Max's perfectly groomed, educated parents focus on the outward behaviors of their 2 children & don't deal with the deeper issues each child is struggling with, especially Max. Daniel is difficult but Max is the 'good boy'. He gets good grades, is popular, good looking, obedient,athletic. Yet, when something tragic happens to him, they are clueless about his distress & shame.

On a general level, Golden Boy is about being different, keeping secrets,denial & self acceptance. It highlights how little the scientific community knows about sexual variation. It also deals with rape & the mind of the rapist who is often a person close to the family & the 'least likely suspect'. Golden Boy might be an important book for a high school class to use as a springboard for discussions on feeling different, tolerance, living with secrets & shame, sexuality, etc. Perhaps it would prevent a suicide. Abigail Tarttelin gave life to Max & I find the book's details haunting me despite having finished it.

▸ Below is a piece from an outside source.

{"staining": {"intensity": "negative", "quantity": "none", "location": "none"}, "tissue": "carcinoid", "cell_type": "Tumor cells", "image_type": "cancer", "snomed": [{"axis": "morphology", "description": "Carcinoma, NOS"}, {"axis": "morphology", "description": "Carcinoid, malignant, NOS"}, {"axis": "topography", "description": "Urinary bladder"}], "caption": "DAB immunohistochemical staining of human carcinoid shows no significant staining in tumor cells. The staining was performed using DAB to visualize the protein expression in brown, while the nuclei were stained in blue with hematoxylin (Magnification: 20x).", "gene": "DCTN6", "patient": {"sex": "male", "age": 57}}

Priscilla M. (Houston, TX) (12/30/12)

An interesting read...
This was an interesting read on a complex subject. Max Walker is a sixteen year old boy, popular, obedient, and seemingly normal in every way. The secret his family holds close is that Max is intersexual. He was born with both male and female anatomical features. As he reaches puberty, the inevitable problems arise. I thought the author developed the character of Max well enough, but the other characters seemed stilted and trapped in their roles. The family dynamics were too predictable for most of the story. Having said that, this was a compelling story, and I found myself rooting for Max as he tries to sort out where his true sexual orientation lies. There are no easy answers, and the author wisely does not provide a cliched ending.